Now, the one hitch in all of this is that it didn't smell like strep (believe it or not, smell is an important diagnostic tool. Several of the ER docs I worked for last summer could walk into a room and tell if the patient was sick simply from smell). So, like anybody, I would have loved to have known, for sure, if I had strep. Note that in all 3 cases, I would be taking the antibiotics regardless.

Lets introduce money into the situation. The doc's visit cost $10. The antibiotics were going to cost $12. The rapid strep was $20, and the regular strep was $30. None of these were covered by insurance.

I walked out having paid $22 (choice #1). I think most people would have. If I still had a problem in a few days, I could go back for some testing. But, if insurance paid for it, you'd better believe that I would have had a rapid strep test. I mean, it's free, right? I think you see where I'm going with this. That would have doubled the cost of the visit... and insurance would be the one to pay for it.

...except that in the end, of course insurance isn't the one who pays. They pass the costs on in the form of higher premiums.

That's exactly the problem with healthcare. People don't see what things actually cost, and this is compounded by two things. First, they have already paid thousands of dollars per year for insurance, so they want to recoup the costs. Second, since they don't have to pay the thousands of dollars for an MRI, or a CT, they want the diagnostic testing done. I mean, hey, if I can know what I've got for sure, and I can do it for free...

Of course, there are many other problems as well. The state of Pennsylvania spends $3 billion a year on prescription drugs for the elderly. 2.5% of that is spent on Nexium ALONE. Nexium is used for acid reflux. Only thing is, Prilosec OTC (OTC stands for Over The Counter) is infinitely cheaper, and in many cases, works just as well. Or, Tums cost $2. Or, god forbid, stop drinking a case a day, eating 40 spicy wings at dinner, and polishing it off with a 5th of vodka.
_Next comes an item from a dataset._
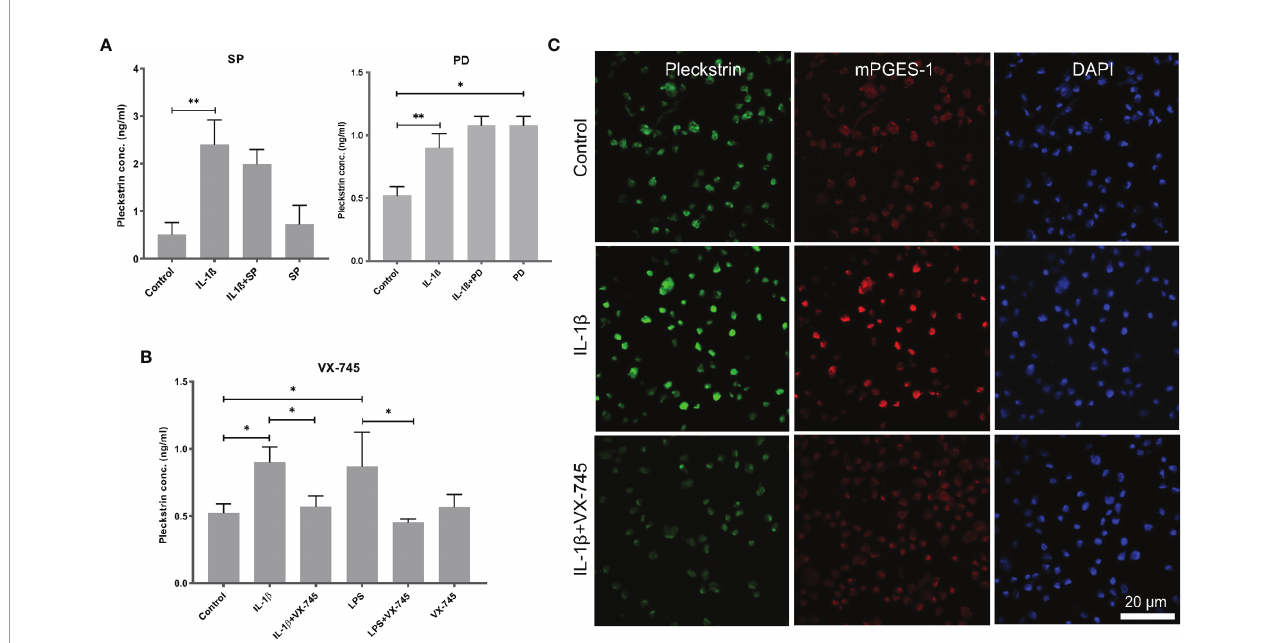
FIGURE 5 | Extracellular pleckstrin detection in HGFs using ELISA. (A) Bar plot demonstrating extracellular pleckstrin levels in HGFs stimulated with IL-1 b and/or LPS treatment alone or in combination with signal transduction pathway inhibitors SP and PD. (B) Bar plot showing extracellular pleckstrin production after IL-1 b or LPS treatment alone or in combination with p38 a MAPK inhibitor VX-745 in gingival fi broblasts. (C) Immuno fl uorescence staining of pleckstrin and mPGES-1 expression after IL-1 b treatment for 24 h alone or in combination with p38 a MAPK inhibitor VX-745 in gingival fi broblast cells. The confocal images depict the localization of pleckstrin (green) and mPGES-1 (red) with DAPI (blue) staining which was used as a nuclear marker. Isotype or unstained controls for pleckstrin and mPGES-1 staining are used for revealing the speci fi city of the staining (data not shown here). Scale bars: 20 m m. Data are presented as the mean values ± SD from at least three independent experiments. Signi fi cance was calculated with one-way ANOVA with Tukey ’ s multiple comparisons test where p-values were set as *p ≤ 0.05 and **p ≤ 0.01. SP, SP600125 (inhibitor of c-Jun N-terminal kinase JNK); PD, PD 153035 hydrochloride (inhibitor of the epidermal growth factor receptor tyrosine kinase EGFR); VX-745, Ne fl amapimod (selective inhibitor p38 a MAPK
Filed under: Best Of, Medicine Comments Off
Comments (3) Trackbacks (0)
  1. I too love the Zacarius! So what is all this blogging leading too? What are you suggesting? Are you saying we should do away with private insurance companies? Thats absurd, who would ever want to do that…they do so much for society (not!!) and “take care” of so many people (that can pay for it).

  2. i love you achary

    peas

  3. zac is the new freakonomics slash black.